Exercise details:
What should come back is the data below, word for word, minus any picture.

Material supplied:
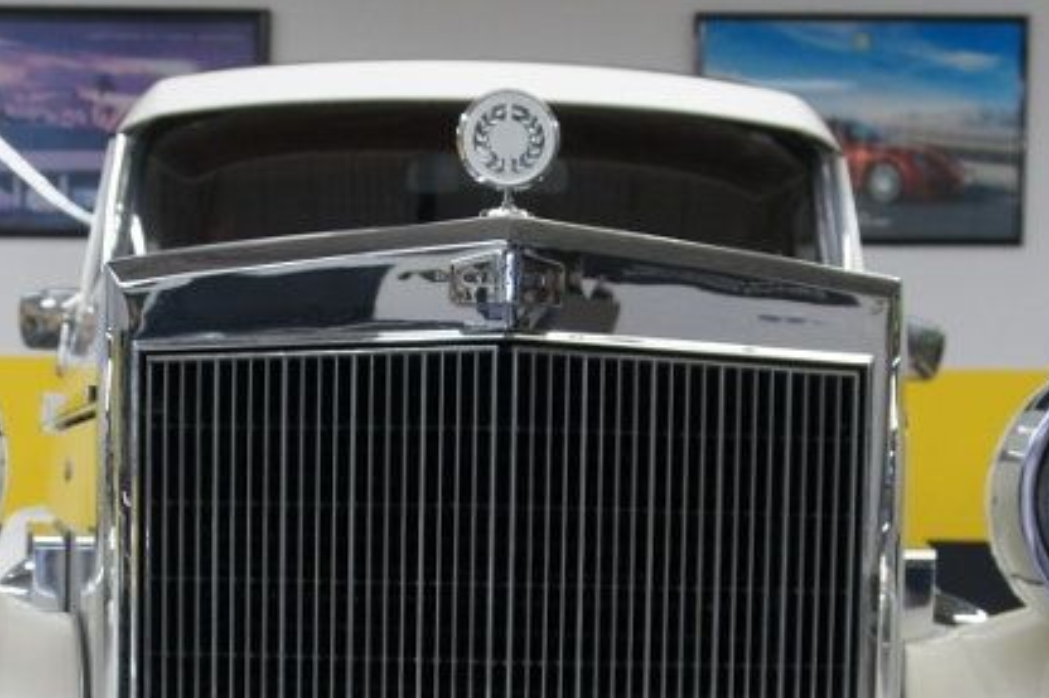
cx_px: 439
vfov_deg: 14.4
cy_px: 810
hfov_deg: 22.1
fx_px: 2686
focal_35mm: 92
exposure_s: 1/40
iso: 250
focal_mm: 25
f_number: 4
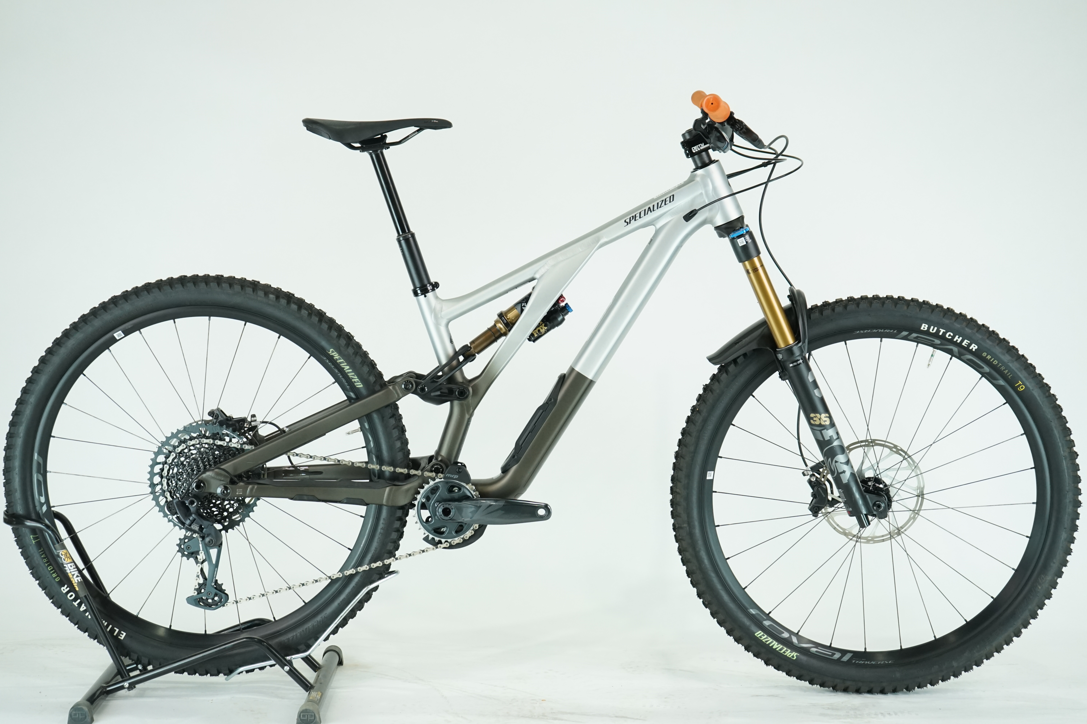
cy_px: 362
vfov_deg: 23.8
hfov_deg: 35.1
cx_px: 544
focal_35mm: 57
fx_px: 1721
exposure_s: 1/200
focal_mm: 57
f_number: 5.6
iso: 1600
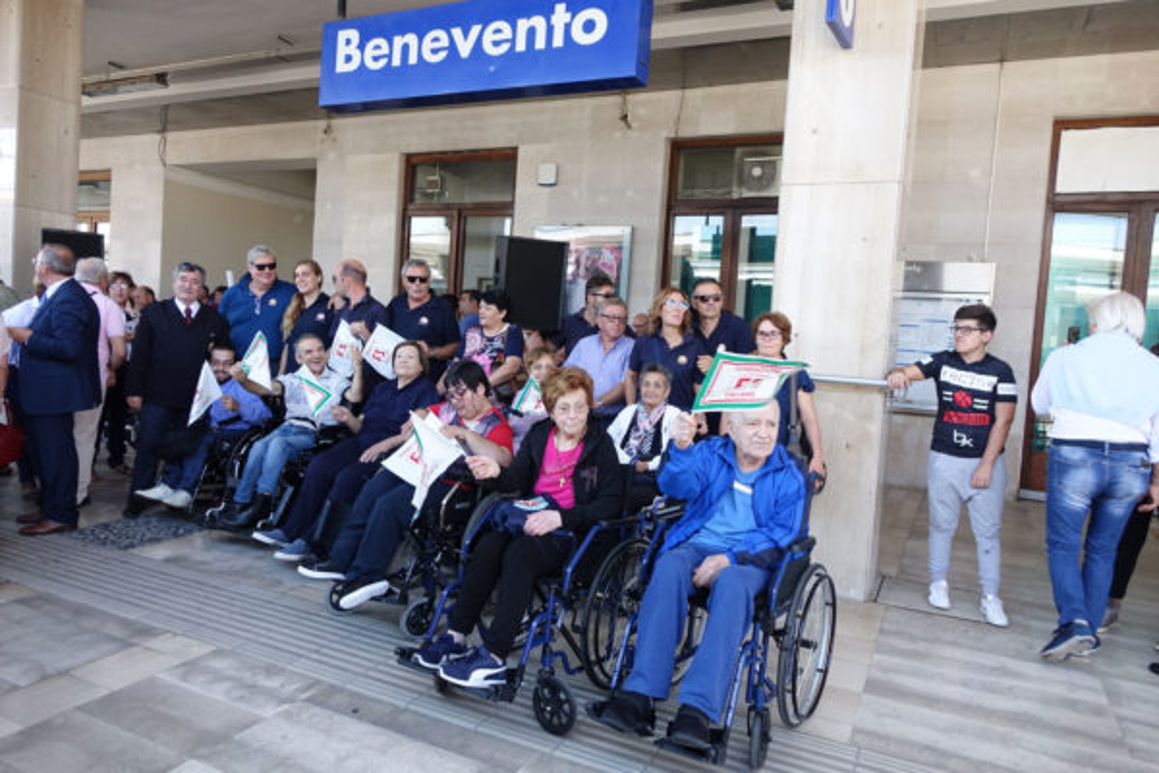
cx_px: 580
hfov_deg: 73.7
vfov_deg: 53.1
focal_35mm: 24
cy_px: 386
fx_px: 773
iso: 400
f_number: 2.8
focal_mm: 8.8
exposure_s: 1/250
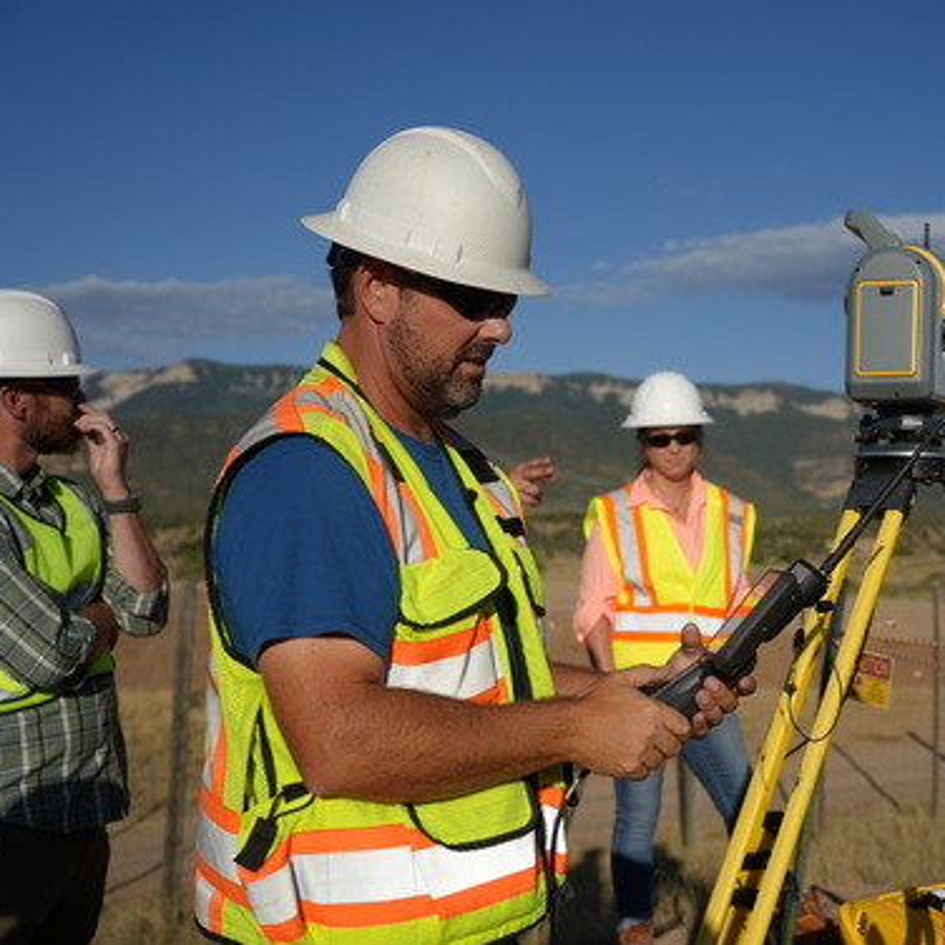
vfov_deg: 34.7
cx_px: 681
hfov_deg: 34.1
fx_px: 1513
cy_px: 472
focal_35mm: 49
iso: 100
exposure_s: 1/1600
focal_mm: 38
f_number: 4.5
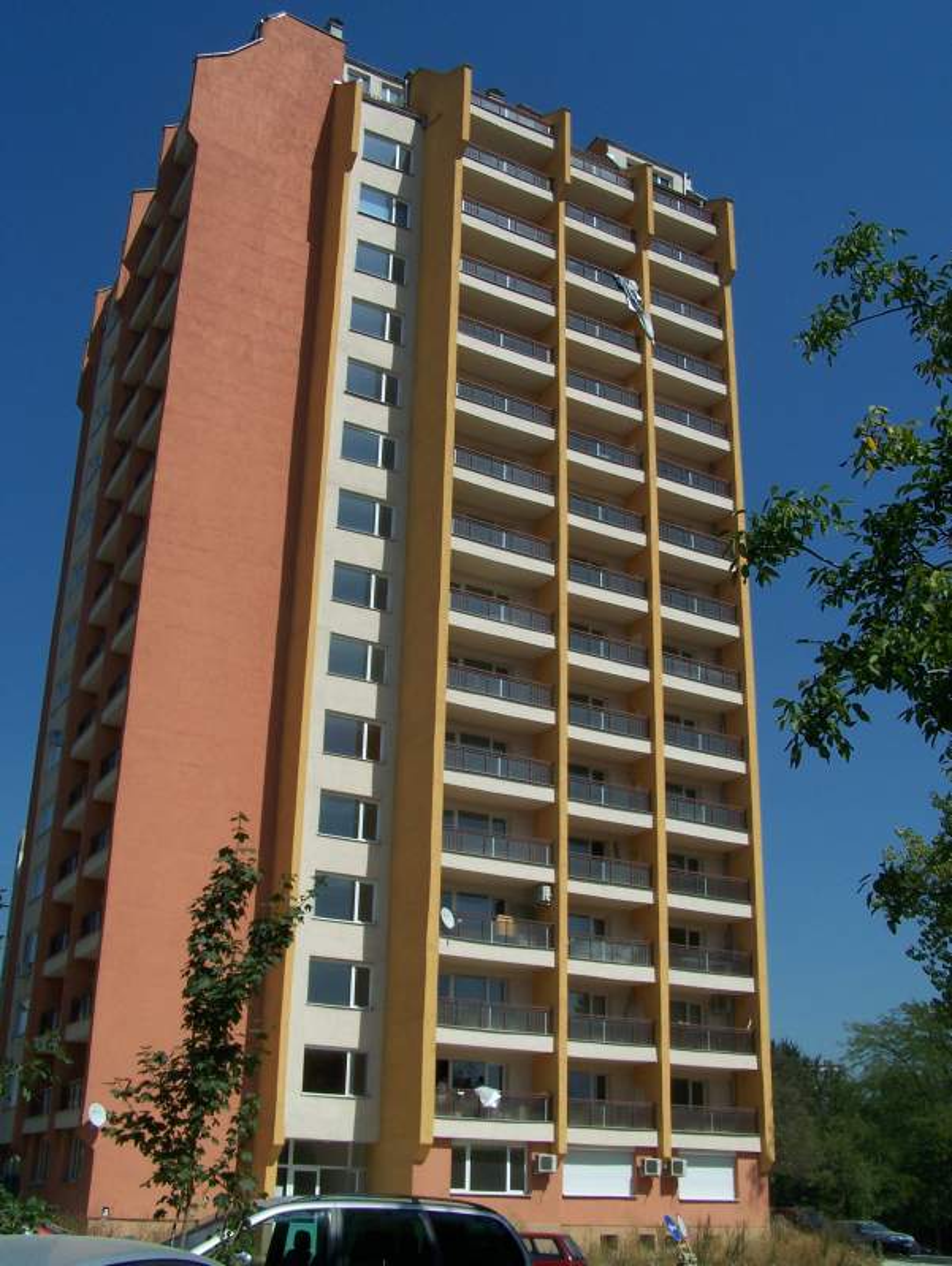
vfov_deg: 49.0
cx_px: 476
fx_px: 1392
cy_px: 633
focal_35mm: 38
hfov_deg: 37.8
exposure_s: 1/800
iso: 80
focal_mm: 6.3
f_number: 5.6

Your response:
cx_px: 439
vfov_deg: 14.4
cy_px: 810
hfov_deg: 22.1
fx_px: 2686
focal_35mm: 92
exposure_s: 1/40
iso: 250
focal_mm: 25
f_number: 4
cy_px: 362
vfov_deg: 23.8
hfov_deg: 35.1
cx_px: 544
focal_35mm: 57
fx_px: 1721
exposure_s: 1/200
focal_mm: 57
f_number: 5.6
iso: 1600
cx_px: 580
hfov_deg: 73.7
vfov_deg: 53.1
focal_35mm: 24
cy_px: 386
fx_px: 773
iso: 400
f_number: 2.8
focal_mm: 8.8
exposure_s: 1/250
vfov_deg: 34.7
cx_px: 681
hfov_deg: 34.1
fx_px: 1513
cy_px: 472
focal_35mm: 49
iso: 100
exposure_s: 1/1600
focal_mm: 38
f_number: 4.5
vfov_deg: 49.0
cx_px: 476
fx_px: 1392
cy_px: 633
focal_35mm: 38
hfov_deg: 37.8
exposure_s: 1/800
iso: 80
focal_mm: 6.3
f_number: 5.6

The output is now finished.